I started this blog to chronicle my guitar-making and thoughts on family history. Each guitar I deliver will be accompanied by a commentary extracted from this blog. I also have a goal to work with my sister and other family members to capture the Mercer family history, particularly as it relates to our ancestors' service in the Civil War and prior pioneering movements.
Thursday, March 1, 2012
fitting the linings
almost ready for glue-up
Leap day turned out warm and sunny, but windy. The guitar-making skills are returning and I accomplished a bit in the shop. The ribs for L's guitar were trimmed to size and the linings were fitted and tentellones were cut up, and the butt block was made and fitted. A glue-up of the top, sides and neck is not far off. These pics show the top and sides in the mold.
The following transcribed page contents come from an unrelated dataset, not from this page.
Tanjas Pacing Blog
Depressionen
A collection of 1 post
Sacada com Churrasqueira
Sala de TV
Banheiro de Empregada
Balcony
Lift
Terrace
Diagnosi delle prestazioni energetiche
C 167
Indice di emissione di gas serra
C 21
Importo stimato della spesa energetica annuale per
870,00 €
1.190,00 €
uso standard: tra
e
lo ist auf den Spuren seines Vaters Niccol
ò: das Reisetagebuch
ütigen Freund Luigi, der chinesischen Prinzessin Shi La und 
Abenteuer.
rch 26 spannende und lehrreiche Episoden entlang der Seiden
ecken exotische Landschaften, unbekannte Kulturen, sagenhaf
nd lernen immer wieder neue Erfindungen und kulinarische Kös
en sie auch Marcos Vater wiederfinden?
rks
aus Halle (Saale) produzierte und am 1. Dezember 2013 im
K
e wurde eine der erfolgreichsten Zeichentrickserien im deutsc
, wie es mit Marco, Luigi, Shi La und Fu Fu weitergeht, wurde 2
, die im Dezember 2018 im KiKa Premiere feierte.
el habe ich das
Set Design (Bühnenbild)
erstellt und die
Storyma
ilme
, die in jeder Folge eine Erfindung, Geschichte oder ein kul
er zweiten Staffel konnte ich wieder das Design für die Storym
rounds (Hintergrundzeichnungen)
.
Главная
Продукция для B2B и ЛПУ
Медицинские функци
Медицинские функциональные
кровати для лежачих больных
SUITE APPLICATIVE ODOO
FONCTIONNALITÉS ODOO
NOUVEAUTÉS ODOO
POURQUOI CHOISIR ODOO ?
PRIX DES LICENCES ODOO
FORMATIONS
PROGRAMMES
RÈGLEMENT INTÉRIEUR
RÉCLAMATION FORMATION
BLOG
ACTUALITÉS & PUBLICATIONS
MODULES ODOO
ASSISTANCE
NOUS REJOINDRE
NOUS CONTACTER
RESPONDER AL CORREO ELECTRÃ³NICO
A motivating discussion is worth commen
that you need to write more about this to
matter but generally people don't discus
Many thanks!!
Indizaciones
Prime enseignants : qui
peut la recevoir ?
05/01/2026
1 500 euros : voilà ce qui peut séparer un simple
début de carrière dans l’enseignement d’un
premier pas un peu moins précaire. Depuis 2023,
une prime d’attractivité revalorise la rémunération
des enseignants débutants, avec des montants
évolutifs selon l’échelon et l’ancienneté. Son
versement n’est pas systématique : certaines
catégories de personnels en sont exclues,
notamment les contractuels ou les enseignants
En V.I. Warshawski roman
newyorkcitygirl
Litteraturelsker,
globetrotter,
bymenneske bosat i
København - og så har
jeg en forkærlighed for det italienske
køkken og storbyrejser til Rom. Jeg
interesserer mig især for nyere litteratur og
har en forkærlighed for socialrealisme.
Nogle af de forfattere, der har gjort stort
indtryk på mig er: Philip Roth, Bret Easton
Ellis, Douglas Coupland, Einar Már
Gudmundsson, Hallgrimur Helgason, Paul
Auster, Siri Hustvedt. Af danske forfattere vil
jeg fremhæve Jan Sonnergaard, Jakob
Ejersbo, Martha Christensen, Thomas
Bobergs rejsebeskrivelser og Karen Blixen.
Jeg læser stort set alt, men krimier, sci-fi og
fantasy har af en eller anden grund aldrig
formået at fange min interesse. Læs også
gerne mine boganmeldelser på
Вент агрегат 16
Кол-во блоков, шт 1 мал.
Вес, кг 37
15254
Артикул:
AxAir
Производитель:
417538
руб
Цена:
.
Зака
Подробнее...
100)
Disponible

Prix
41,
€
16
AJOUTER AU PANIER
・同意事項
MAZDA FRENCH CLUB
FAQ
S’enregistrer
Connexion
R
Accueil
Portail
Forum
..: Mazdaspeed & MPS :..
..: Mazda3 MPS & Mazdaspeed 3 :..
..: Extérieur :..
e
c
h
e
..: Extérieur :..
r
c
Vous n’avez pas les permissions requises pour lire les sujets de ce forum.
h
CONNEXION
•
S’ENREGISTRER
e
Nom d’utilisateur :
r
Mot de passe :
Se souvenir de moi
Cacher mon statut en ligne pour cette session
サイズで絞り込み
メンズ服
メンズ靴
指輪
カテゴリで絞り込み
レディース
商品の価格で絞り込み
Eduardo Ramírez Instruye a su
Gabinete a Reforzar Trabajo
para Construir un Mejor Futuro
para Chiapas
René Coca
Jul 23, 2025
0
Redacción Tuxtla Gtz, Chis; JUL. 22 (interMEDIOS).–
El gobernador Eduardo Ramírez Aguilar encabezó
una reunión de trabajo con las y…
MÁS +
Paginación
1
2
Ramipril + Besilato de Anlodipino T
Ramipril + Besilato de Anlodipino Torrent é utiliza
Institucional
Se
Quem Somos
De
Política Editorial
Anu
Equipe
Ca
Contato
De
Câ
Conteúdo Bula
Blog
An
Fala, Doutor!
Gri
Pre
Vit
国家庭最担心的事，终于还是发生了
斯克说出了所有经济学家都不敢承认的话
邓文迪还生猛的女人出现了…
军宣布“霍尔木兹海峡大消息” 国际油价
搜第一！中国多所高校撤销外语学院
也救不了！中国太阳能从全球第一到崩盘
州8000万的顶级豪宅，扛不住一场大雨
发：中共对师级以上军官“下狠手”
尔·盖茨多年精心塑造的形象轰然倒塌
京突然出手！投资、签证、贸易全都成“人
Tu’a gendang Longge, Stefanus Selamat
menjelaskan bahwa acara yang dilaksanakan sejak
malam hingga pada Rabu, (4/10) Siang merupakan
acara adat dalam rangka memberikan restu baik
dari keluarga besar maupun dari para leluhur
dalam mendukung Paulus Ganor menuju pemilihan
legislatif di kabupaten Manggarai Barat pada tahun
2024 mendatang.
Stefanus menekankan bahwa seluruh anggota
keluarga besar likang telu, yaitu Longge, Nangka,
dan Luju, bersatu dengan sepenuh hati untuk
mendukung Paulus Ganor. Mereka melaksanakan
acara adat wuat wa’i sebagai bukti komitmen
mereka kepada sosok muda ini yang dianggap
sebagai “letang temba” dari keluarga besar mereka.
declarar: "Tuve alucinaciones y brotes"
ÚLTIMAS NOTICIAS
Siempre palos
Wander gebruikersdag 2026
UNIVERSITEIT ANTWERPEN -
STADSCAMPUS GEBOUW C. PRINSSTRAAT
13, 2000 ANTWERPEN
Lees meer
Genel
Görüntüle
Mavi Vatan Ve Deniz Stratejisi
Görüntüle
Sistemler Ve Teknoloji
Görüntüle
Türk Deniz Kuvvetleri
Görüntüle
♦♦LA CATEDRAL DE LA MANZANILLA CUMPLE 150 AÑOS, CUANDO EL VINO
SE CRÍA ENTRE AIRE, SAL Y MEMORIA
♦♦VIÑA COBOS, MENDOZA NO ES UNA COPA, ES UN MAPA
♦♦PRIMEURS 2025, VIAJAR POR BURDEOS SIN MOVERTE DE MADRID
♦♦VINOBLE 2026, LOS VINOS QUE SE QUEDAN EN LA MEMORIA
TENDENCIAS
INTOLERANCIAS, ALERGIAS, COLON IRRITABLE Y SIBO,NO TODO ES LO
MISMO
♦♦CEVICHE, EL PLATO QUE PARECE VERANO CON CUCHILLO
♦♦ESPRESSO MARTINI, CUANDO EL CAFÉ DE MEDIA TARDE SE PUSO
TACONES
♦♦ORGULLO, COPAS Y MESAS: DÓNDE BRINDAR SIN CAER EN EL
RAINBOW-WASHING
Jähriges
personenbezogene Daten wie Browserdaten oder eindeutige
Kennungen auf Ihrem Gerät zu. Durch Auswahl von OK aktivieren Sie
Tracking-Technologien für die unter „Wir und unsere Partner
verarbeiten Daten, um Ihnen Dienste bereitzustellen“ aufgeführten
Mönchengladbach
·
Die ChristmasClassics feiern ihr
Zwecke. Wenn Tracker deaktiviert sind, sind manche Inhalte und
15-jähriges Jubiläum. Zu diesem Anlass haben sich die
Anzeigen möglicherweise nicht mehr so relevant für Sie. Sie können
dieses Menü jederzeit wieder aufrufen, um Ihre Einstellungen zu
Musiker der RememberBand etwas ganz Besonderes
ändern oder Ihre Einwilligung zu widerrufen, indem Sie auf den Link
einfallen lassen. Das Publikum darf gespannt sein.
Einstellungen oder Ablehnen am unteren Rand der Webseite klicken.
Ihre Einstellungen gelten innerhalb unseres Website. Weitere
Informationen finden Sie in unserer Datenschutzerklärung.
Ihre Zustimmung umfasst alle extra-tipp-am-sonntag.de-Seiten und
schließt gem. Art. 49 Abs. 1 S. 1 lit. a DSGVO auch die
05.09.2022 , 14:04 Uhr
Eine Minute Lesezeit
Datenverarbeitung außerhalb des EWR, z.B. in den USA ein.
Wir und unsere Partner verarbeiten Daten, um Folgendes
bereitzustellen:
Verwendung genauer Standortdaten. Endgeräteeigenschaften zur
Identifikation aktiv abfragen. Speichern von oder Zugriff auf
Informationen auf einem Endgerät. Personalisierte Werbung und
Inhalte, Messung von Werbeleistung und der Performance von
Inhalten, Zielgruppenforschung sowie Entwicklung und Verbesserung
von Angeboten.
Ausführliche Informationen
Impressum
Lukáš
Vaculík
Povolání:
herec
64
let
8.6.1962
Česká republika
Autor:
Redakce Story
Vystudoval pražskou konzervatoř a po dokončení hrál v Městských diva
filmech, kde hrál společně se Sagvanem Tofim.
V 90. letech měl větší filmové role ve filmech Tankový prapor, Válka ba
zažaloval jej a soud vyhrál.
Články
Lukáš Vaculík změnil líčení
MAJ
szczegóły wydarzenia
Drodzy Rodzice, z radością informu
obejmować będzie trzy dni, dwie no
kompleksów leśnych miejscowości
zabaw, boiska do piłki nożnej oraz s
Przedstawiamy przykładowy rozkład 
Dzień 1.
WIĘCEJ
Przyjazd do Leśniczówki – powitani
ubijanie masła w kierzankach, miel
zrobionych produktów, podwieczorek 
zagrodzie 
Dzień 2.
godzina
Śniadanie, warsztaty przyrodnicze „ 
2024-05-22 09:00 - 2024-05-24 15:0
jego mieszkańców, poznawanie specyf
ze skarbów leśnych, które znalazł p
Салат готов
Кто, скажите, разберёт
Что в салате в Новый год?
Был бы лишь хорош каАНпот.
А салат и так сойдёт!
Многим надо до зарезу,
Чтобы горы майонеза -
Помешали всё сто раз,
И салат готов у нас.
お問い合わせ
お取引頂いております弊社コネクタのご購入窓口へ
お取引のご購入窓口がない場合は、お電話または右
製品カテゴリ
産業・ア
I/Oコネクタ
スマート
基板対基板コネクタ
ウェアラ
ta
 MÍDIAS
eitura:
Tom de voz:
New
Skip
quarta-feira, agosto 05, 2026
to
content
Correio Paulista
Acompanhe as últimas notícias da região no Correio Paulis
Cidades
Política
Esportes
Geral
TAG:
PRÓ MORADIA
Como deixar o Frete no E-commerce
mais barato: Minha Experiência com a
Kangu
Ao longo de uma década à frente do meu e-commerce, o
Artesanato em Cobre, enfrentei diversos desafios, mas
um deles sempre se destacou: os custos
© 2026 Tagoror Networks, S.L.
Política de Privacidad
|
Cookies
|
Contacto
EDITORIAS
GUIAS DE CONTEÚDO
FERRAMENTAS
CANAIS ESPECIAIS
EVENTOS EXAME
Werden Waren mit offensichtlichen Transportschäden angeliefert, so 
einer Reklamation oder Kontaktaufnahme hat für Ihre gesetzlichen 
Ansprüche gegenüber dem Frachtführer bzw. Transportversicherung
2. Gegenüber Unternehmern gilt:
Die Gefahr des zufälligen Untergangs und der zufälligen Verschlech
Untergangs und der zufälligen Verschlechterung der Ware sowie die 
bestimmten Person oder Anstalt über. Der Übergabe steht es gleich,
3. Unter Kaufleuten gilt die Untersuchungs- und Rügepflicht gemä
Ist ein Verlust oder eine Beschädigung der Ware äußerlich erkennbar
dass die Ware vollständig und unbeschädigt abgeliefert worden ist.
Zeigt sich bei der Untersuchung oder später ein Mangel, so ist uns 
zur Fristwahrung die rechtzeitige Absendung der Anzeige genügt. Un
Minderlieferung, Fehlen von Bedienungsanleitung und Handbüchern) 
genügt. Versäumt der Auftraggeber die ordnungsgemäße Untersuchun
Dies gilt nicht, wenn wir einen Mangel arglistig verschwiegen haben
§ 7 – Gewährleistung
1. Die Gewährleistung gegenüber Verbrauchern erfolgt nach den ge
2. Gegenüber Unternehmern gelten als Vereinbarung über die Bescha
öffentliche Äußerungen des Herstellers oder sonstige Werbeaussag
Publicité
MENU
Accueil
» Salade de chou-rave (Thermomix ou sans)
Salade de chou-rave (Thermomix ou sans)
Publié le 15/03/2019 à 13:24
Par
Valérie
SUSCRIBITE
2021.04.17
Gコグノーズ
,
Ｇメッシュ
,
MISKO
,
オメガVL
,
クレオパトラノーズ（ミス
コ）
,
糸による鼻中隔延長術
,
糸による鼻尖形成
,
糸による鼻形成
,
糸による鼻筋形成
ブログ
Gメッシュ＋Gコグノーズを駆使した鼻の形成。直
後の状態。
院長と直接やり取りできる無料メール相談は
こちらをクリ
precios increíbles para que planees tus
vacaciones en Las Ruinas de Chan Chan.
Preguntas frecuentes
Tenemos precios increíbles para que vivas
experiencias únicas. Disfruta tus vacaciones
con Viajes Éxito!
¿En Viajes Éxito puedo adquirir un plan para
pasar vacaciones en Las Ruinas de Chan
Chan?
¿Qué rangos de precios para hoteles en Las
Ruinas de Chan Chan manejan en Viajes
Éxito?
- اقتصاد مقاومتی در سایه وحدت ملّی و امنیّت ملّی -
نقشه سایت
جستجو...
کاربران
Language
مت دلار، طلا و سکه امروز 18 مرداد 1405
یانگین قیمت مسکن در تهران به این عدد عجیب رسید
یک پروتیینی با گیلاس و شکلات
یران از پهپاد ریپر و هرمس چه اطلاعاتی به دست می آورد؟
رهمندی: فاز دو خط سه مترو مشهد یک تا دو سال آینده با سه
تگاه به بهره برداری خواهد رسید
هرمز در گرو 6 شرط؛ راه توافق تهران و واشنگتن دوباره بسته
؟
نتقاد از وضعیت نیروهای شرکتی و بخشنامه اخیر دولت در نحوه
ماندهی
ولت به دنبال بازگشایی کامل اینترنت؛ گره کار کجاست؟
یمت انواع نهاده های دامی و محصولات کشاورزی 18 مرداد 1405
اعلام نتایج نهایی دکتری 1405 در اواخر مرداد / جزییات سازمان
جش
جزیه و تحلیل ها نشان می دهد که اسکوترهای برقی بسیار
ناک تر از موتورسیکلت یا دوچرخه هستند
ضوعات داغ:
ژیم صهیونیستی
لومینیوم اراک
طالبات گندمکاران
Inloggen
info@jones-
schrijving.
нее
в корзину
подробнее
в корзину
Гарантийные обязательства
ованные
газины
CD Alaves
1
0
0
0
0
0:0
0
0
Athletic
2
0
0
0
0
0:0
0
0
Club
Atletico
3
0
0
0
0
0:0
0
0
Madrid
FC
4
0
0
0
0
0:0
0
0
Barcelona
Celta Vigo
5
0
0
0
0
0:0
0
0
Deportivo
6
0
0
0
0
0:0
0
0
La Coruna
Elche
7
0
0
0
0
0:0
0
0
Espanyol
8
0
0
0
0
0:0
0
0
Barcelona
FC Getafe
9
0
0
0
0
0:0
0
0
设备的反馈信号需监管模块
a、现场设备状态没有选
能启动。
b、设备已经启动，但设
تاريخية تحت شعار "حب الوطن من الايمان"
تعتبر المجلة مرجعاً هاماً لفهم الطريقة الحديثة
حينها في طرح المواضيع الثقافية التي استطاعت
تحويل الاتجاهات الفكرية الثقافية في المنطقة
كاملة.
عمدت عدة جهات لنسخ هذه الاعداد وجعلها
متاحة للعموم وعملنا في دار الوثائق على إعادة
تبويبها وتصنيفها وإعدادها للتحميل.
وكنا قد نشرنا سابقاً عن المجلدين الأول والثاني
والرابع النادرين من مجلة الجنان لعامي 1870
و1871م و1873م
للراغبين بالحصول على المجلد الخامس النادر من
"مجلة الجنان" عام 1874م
I aching to get my hands on the rosewood that's to be used for C's guitar. It's been quietly aclimatizing in my wood cabinet. I'm anxious to see how it feels and smells and how difficult or easy it is to work with. I was looking at the piece of Brazilian I'll be using to make bridges with and it rings like a bell. It is very dense wood and this piece is highly figured depending on which way I cut it.
I will begin work on the fretboards for all three guitars, but during my visit with my first guitar teacher, he mentioned that he had some very old, very black ebony fret board blanks. I have some as well, but I may talk to him about acquiring some of these along with some other guitar wood that he has stashed. This will take a trip to South Bend, but I look forward to another visit with him anyway. The top material he has is very old, mostly cedar, I think and the back and side sets are Indian Rosewood.